>>>

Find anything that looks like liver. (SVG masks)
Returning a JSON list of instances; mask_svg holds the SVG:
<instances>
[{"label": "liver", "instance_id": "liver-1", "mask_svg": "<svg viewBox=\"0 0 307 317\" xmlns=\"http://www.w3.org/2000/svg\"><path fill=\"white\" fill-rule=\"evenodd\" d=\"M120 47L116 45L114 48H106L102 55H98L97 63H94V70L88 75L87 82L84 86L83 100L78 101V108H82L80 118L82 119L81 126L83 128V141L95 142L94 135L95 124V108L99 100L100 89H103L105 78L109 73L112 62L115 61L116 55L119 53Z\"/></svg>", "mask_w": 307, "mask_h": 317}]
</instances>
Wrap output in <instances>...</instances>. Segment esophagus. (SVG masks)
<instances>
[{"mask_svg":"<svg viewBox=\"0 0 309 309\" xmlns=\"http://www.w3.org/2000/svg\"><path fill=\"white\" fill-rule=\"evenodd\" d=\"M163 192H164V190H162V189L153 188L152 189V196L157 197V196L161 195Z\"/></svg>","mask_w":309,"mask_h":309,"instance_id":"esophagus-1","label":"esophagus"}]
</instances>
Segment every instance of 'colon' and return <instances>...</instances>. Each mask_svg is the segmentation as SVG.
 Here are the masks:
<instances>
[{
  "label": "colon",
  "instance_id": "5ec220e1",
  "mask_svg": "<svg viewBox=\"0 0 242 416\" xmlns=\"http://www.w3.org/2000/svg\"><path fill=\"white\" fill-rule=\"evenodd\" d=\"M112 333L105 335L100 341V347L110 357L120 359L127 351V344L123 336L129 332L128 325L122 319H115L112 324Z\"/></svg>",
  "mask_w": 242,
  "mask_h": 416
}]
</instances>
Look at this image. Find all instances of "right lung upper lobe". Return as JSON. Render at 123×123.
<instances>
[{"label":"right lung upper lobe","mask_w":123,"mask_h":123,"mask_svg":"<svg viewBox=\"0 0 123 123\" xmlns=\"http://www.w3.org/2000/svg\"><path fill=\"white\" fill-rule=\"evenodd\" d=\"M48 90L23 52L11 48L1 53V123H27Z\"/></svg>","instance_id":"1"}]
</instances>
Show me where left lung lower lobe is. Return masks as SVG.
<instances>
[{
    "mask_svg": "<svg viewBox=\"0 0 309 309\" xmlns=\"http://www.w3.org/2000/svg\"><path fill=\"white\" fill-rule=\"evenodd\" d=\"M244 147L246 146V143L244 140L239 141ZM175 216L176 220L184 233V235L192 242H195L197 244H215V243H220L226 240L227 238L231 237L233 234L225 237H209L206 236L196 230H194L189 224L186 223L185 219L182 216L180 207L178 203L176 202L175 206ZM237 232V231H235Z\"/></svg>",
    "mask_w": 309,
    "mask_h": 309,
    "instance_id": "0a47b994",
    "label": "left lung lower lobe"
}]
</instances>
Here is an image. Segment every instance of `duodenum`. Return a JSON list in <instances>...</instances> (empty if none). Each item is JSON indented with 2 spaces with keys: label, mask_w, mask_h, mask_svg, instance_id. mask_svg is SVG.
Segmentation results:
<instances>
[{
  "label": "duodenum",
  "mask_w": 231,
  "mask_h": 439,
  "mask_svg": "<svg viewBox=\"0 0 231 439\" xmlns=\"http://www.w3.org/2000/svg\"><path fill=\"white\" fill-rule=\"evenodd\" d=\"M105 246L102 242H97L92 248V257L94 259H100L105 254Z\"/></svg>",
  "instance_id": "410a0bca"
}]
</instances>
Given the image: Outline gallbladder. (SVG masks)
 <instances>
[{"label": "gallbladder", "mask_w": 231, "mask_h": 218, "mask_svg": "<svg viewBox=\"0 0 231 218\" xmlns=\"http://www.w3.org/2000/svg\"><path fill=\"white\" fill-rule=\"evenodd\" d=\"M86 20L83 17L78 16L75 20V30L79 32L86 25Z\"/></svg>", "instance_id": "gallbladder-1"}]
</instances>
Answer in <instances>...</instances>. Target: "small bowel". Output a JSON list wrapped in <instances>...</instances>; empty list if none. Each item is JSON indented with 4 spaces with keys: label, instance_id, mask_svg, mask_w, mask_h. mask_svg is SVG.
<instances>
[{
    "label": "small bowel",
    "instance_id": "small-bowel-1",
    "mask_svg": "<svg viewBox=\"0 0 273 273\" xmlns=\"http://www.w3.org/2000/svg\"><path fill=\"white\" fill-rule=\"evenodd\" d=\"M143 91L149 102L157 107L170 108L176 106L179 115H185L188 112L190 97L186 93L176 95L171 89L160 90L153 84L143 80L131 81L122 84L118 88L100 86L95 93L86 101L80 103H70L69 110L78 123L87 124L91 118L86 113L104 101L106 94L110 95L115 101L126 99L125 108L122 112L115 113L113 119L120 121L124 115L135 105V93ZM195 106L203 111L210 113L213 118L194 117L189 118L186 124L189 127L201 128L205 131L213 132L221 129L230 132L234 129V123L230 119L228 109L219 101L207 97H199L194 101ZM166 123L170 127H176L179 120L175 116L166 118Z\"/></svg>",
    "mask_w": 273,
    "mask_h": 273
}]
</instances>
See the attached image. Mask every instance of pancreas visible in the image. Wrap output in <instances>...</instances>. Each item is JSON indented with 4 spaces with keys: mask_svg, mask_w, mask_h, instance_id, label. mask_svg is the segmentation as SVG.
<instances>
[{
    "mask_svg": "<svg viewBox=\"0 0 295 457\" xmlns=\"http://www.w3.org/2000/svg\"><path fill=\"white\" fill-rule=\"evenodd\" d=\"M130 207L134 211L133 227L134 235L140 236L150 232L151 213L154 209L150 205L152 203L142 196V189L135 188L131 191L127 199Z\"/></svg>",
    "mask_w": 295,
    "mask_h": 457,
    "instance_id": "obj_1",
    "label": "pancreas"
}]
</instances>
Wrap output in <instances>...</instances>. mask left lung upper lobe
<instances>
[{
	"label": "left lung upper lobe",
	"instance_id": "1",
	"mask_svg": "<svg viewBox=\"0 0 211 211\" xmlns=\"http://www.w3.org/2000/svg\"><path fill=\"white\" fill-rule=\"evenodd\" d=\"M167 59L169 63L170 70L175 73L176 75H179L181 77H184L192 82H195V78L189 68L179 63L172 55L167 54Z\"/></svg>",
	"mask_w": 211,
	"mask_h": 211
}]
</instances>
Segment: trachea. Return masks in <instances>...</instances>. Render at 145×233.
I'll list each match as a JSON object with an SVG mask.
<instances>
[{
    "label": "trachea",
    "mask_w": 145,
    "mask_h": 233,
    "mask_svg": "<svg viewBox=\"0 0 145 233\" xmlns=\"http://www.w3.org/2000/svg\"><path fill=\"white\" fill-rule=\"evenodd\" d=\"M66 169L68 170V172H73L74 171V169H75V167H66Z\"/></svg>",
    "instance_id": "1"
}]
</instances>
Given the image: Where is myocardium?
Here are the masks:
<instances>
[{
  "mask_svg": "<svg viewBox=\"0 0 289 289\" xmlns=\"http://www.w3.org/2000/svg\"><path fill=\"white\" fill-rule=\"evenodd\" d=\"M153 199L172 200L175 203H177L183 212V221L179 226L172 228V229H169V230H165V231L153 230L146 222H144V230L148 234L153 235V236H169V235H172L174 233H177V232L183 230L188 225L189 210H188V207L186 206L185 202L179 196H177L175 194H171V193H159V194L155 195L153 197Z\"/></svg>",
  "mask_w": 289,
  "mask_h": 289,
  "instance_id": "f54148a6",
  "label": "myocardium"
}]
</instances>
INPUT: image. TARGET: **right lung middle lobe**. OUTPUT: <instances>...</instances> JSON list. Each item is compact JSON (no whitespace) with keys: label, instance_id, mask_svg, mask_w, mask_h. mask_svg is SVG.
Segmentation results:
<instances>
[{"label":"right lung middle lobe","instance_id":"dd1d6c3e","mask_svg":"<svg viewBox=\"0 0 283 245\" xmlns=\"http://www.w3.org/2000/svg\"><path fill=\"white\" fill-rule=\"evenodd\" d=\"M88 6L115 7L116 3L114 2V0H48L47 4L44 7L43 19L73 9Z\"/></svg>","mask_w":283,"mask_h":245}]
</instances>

<<<

Extract from the data above every line that contains the string "colon".

**ANSWER TO THIS EXERCISE**
Segment every instance of 'colon' and return <instances>...</instances>. Each mask_svg is the segmentation as SVG.
  "label": "colon",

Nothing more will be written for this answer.